Top of Data supplied
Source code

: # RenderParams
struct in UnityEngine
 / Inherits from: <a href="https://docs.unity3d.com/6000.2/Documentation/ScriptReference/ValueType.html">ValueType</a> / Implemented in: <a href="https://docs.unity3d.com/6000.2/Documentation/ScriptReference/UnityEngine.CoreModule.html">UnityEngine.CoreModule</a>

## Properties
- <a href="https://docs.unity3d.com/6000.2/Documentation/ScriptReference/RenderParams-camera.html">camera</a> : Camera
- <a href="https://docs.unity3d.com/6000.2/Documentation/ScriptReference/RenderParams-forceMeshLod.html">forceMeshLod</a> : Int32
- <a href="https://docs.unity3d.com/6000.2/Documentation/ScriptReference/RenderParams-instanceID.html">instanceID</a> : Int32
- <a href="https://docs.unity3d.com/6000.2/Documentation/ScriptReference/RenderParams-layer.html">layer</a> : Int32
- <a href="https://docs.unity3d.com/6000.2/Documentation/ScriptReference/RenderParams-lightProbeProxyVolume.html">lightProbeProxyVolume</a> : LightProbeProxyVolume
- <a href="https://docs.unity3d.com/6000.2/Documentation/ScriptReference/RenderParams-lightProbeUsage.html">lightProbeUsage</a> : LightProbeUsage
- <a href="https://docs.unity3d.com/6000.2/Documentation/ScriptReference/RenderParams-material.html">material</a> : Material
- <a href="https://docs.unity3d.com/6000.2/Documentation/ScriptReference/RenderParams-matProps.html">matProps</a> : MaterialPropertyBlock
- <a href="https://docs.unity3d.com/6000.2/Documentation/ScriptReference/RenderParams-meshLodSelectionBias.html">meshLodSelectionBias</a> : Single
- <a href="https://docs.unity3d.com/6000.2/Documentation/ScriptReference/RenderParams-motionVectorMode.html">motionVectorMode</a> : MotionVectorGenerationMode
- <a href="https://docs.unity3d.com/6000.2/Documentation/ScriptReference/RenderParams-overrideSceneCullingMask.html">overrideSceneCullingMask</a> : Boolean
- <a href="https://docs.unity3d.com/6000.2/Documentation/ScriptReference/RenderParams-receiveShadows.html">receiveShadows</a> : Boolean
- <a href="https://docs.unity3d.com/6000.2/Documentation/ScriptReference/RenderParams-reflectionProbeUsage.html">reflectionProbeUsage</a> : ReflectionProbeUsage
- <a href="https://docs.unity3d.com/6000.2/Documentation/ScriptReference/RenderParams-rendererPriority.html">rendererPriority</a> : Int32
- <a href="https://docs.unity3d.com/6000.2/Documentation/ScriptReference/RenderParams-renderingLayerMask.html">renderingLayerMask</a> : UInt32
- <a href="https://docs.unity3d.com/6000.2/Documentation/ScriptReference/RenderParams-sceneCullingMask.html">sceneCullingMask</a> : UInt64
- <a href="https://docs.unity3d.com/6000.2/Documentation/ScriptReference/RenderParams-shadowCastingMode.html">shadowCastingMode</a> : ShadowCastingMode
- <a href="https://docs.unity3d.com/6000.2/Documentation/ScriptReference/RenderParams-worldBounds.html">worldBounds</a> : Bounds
Bottom of Data supplied
[What the task asks]: Print verbatim every line, starting at the beginning of the items and ending with the line that contains "Inherits from: <a", including both ends.

[Answer section]:
Source code

: # RenderParams
struct in UnityEngine
 / Inherits from: <a href="https://docs.unity3d.com/6000.2/Documentation/ScriptReference/ValueType.html">ValueType</a> / Implemented in: <a href="https://docs.unity3d.com/6000.2/Documentation/ScriptReference/UnityEngine.CoreModule.html">UnityEngine.CoreModule</a>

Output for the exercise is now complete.